Jika kalian ingin berkenalan dengan guru2 terbaik, maka datanglah ke sekolah2 di pelosok. Saya pernah datang, menumpang shalat jum'at di masjid salah-satu sekolah tersebut. Khatib naik mimbar, tampilannya amat sederhana, wajahnya teduh, usianya berbilang 40. Suaranya lembut, tidak banyak naik-turun, cukup mengalir. Tidak perlu habis2an bergaya, cukup sistematis dan mudah dipahami. Apalagi, tidak perlu berapi-api, seluruh ceramahnya sudah sangat bertenaga. Dan tidak perlu membahas tentang topik super seru, cukup tentang kebaikan, dan seluruh masjid terdiam mendengarkan, satu-dua menghela nafas, satu-dua menyeka air mata di pipi.
Itulah salah-satu guru yang budiman. Ilmunya tinggi--saya sempatkan bertanya ke salah-satu jamaah, wahai, siapa gerangan yang tadi khatib. Dijawab pendek, "salah satu guru kami." Bertanya lagi, "Lulusan mana?" Dijawab sambil senyum simpul, "Al-Azhar Kairo." Tak terbayangkan, guru ini, lulusan perguruan tinggi ternama di dunia, hafiz Qur'an pula, bagaimana mungkin dia tidak pernah muncul di televisi? Bagaimana mungkin dia tidak dikenal orang jutaan orang? Yang kemudian, bahkan saat kita untuk mengundangnya, kita harus antri berbulan2 karena jadwalnya penuh. Bagaimana mungkin dia hanya jadi guru di sekolah ini? Sekolah yang bahkan jauh dari hiruk pikuk kota. Bisa ditemui siapapun oleh murid2nya yang beruntung, bisa bertanya banyak hal, dan saat berjalan bersisian, dia tidak ubahnya seperti tetangga sebelah rumah.
Guru-guru terbaik ini masih ada. Mereka bekerja dengan tulus di setiap penjuru dunia ini. Tidak jauh dari kita jaraknya, bahkan boleh jadi ada di "halaman rumah" sendiri. Tapi kita sering abai, lebih suka gemerlap ilmu dari guru selebritis. Yang konon katanya guru yang mulia, tapi justeru berseliweran di acara gosip. Yang konon katanya memang begitulah cara terkini berdakwah, hingga tak bisa lagi dipisahkan mana baik mana yang buruk, mana teladan mana yang menyesatkan.
Tidak semua dari kita berkesempatan meluangkan waktu untuk mencari ilmu lagi. Maka jika kita tidak sempat lagi berguru dengan guru2 terbaik ini, masih ada cara lain, dengan membaca. Itu juga alternatif efektif menimba ilmu.
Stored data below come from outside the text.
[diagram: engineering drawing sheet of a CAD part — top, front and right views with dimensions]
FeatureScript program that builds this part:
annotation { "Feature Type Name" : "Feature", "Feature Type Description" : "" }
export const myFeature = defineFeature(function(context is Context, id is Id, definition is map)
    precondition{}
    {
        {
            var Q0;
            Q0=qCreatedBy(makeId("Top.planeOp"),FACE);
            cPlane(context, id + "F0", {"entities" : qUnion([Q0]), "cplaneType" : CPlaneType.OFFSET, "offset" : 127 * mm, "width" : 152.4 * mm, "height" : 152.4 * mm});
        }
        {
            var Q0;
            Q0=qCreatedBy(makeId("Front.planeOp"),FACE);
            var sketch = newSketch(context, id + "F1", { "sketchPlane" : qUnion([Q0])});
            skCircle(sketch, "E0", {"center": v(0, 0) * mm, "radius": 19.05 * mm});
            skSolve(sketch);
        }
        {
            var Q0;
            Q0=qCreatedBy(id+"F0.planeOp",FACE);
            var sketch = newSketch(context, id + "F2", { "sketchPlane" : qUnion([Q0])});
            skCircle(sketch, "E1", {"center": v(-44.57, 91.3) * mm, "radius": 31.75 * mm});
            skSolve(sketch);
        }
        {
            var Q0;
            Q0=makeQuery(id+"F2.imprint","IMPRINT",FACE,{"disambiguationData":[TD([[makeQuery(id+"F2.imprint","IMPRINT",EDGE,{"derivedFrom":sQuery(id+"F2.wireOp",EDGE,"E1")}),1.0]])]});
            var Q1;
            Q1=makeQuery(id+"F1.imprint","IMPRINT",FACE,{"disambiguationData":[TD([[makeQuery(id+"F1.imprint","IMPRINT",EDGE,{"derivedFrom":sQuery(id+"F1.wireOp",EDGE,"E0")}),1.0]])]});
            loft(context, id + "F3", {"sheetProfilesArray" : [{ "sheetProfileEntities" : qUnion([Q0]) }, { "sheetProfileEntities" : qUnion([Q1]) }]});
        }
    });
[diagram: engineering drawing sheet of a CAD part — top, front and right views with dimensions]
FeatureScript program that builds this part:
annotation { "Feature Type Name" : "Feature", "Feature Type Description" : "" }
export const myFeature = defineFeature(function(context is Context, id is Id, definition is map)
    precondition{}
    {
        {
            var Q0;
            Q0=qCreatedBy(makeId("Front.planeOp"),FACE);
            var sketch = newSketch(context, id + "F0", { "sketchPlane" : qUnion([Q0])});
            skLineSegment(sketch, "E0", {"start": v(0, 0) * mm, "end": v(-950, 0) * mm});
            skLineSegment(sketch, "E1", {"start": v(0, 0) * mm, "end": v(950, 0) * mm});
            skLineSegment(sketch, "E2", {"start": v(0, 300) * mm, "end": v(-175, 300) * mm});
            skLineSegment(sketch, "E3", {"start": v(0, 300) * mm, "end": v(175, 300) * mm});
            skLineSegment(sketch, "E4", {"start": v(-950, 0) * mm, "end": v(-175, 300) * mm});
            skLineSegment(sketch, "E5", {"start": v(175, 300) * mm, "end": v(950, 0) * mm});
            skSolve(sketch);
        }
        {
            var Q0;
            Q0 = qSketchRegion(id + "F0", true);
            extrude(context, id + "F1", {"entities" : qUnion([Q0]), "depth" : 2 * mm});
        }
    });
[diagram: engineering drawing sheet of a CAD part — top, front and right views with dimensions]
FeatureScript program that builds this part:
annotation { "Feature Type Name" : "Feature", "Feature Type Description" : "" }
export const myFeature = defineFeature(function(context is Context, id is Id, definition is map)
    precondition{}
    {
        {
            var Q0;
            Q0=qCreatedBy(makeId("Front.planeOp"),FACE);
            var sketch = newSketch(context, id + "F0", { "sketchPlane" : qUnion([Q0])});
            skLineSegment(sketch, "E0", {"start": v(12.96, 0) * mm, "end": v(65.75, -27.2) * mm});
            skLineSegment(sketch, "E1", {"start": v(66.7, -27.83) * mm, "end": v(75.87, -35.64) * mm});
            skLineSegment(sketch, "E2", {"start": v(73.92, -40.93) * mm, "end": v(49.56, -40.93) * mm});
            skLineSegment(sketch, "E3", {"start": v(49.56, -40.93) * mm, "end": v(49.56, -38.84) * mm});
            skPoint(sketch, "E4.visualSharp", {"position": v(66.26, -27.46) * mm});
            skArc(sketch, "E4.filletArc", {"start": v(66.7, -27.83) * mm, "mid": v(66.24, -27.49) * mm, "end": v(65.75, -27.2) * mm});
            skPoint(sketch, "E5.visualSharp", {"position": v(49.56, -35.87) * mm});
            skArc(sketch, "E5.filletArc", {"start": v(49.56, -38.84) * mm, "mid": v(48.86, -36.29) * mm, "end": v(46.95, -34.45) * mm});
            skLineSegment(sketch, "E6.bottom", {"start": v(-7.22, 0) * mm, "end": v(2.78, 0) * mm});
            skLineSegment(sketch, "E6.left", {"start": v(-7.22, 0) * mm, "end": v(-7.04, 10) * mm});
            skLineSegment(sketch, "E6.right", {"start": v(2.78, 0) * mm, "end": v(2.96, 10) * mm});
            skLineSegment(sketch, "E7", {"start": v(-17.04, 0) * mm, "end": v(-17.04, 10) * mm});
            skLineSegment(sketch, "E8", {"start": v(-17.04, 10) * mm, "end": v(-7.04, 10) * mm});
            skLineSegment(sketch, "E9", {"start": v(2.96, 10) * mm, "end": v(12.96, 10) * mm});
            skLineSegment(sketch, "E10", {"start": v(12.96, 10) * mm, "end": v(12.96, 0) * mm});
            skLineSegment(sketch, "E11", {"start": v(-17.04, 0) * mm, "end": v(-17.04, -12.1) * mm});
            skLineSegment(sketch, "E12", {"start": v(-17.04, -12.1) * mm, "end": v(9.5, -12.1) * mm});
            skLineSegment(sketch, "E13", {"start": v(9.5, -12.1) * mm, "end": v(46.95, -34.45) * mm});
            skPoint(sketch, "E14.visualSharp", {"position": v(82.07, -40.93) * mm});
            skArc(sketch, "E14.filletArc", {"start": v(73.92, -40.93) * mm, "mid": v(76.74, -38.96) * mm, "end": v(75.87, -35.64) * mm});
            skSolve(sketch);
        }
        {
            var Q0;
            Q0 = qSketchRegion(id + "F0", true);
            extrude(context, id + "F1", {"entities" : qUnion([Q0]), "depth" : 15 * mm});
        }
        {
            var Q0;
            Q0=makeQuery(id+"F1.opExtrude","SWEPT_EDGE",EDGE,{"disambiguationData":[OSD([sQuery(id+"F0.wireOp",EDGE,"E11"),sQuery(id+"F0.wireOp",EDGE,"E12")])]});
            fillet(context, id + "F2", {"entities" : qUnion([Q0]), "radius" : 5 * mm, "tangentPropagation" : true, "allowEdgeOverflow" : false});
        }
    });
Yang sedang banyak pikiran, ambillah buku2 dari guru besar Imam Ghazali, belajar tentang perasaan. Yang sedang susah hatinya, jangan lupakan buku2 Imam Syafii, Imam2 lainnya. Sungguh banyak mutiara kehidupan dari mereka. Inilah bacaan2 yang baik nan lurus. Ini bukan sejenis buku2 populer yang disertai cap "best seller", juga tidak disertai bombastis judul, tips2, yang sebenarnya tujuannya jualan saja.
Belajarlah dari guru2 terbaik di sekitar kita, baik secara langsung ataupun lewat perantara buku2, maka insya Allah, kita akan punya kesempatan memahami banyak hal dengan cara terbaiknya.